Istinto_di_presa Tra gli effetti più importanti di queste nascite sistematicamente premature c’è stata la perdita dell’istinto di presa che permette alle altre scimmie antropomorfe di aggrapparsi alla madre durante il suo spostarsi di ramo in ramo (brachiazione).

I primi ominidi dovevano quindi utilizzare le loro braccia libere, oltre che per afferrare oggetti, anche per trasportare i propri figli fino a che non avessero imparato a camminare da soli.

L’origine del linguaggio, che è tra le caratteristiche distintive della specie umana, sarebbe quindi dovuta secondo la Falk al bisogno delle madri australopitecine (e delle loro discendenti) di mantenere un contatto con i propri piccoli quando dovevano appoggiarli a terra e allontanarsi, per esempio per raccogliere cibo.

Il contatto fisico e visivo costante che si instaura tra le madri scimpanzé e i loro piccoli sarebbe quindi stato via via sostituito da un contatto sonoro e questo avrebbe portato a sviluppare la capacità di emettere suoni, inizialmente simili a vocali.

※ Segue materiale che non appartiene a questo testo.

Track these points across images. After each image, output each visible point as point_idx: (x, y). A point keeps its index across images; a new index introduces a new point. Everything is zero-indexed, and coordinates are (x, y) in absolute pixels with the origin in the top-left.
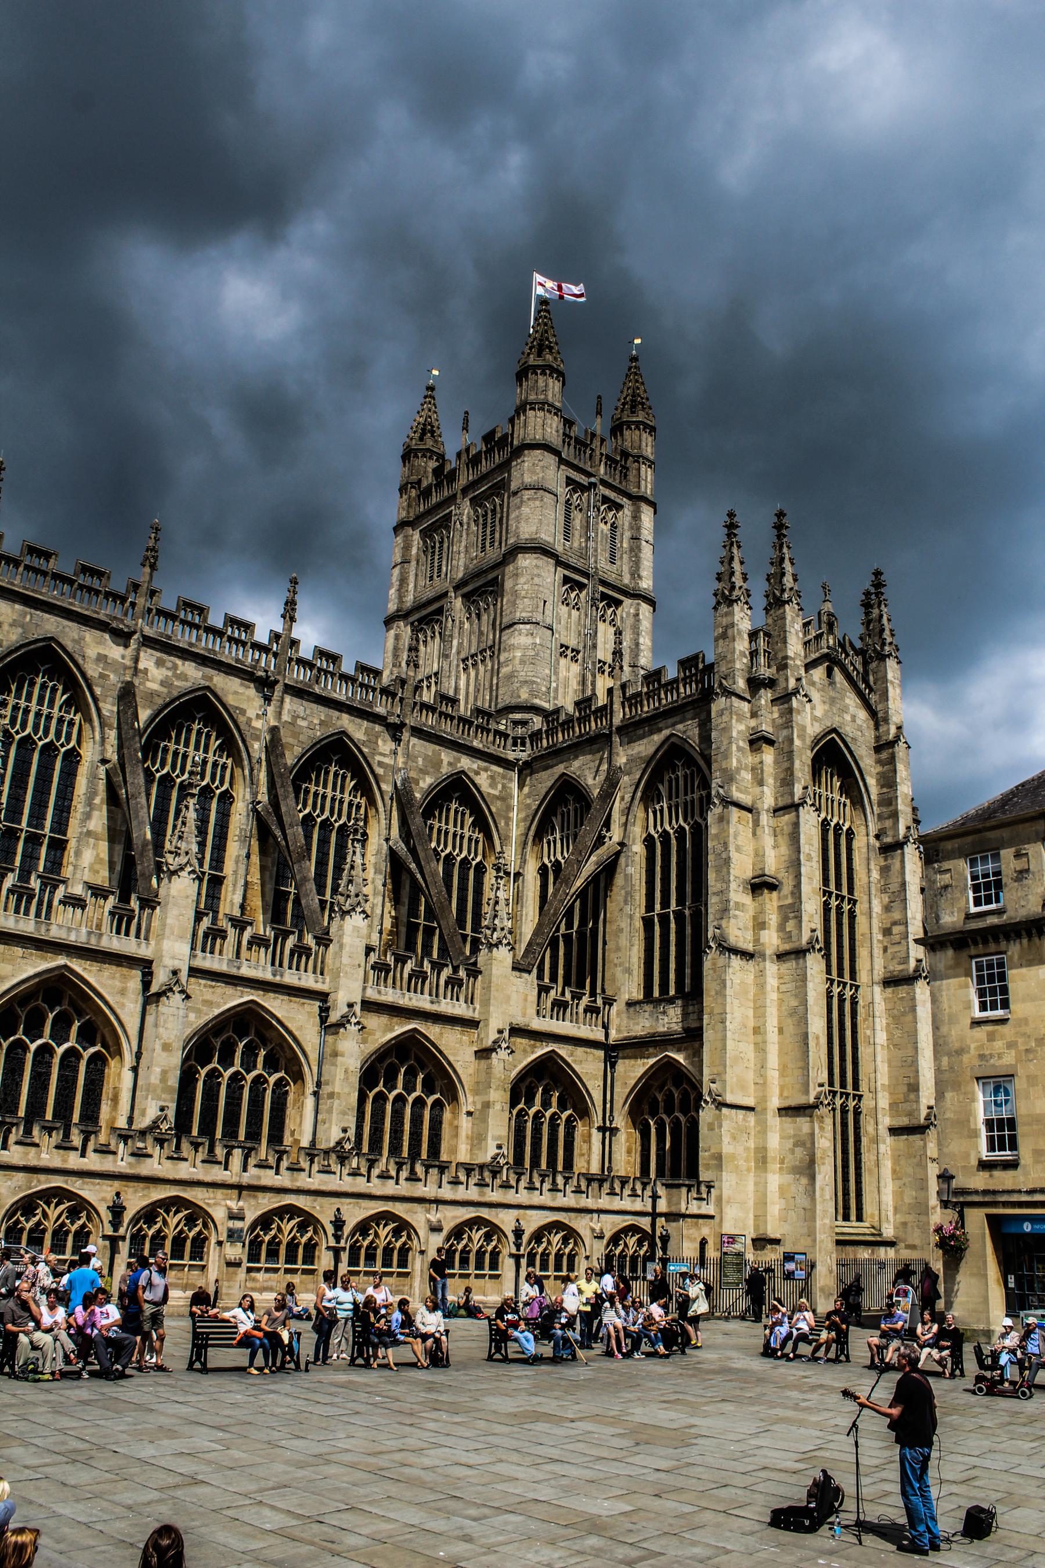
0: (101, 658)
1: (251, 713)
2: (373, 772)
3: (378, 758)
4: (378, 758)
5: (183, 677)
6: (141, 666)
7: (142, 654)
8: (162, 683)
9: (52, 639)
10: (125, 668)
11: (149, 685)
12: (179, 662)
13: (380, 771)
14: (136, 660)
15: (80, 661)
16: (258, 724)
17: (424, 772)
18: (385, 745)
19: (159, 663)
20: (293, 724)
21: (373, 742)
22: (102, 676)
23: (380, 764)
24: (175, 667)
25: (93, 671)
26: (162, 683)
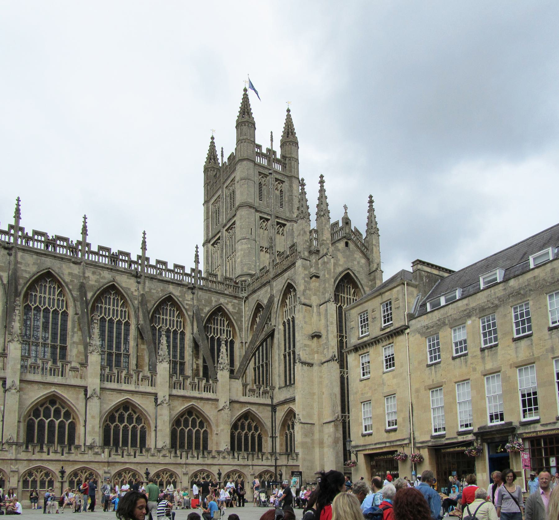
0: (70, 274)
1: (133, 289)
2: (184, 308)
3: (186, 302)
4: (186, 302)
5: (104, 278)
6: (86, 275)
7: (86, 271)
8: (96, 281)
9: (49, 268)
10: (80, 277)
11: (90, 282)
12: (102, 272)
13: (187, 307)
14: (84, 273)
15: (62, 276)
16: (136, 293)
17: (205, 306)
18: (189, 296)
19: (94, 273)
20: (150, 292)
21: (183, 296)
22: (71, 281)
23: (187, 304)
24: (100, 274)
25: (67, 279)
26: (96, 281)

A partire da questi suoni vocalici si sarebbe evoluto il primo protolinguaggio che l’antropologa immagina molto simile al “baby talk”, la lingua semplificata che noi umani usiamo istintivamente con un bambino molto piccolo e che enfatizza molto, appunto, le vocali e la ripetizione di suoni semplici.

Come spesso accade in evoluzione poi si è avuto l’acquisto di una nuova funzione da parte del linguaggio che da semplice mezzo per segnalare la propria presenza e identità ha cominciato ad essere veicolo di informazioni via via più complesse.

Fonte: Falk D – Lingua Madre. Cure materne e origini del linguaggio – Bollati Boringhieri, Brezzo di Berdero 2015.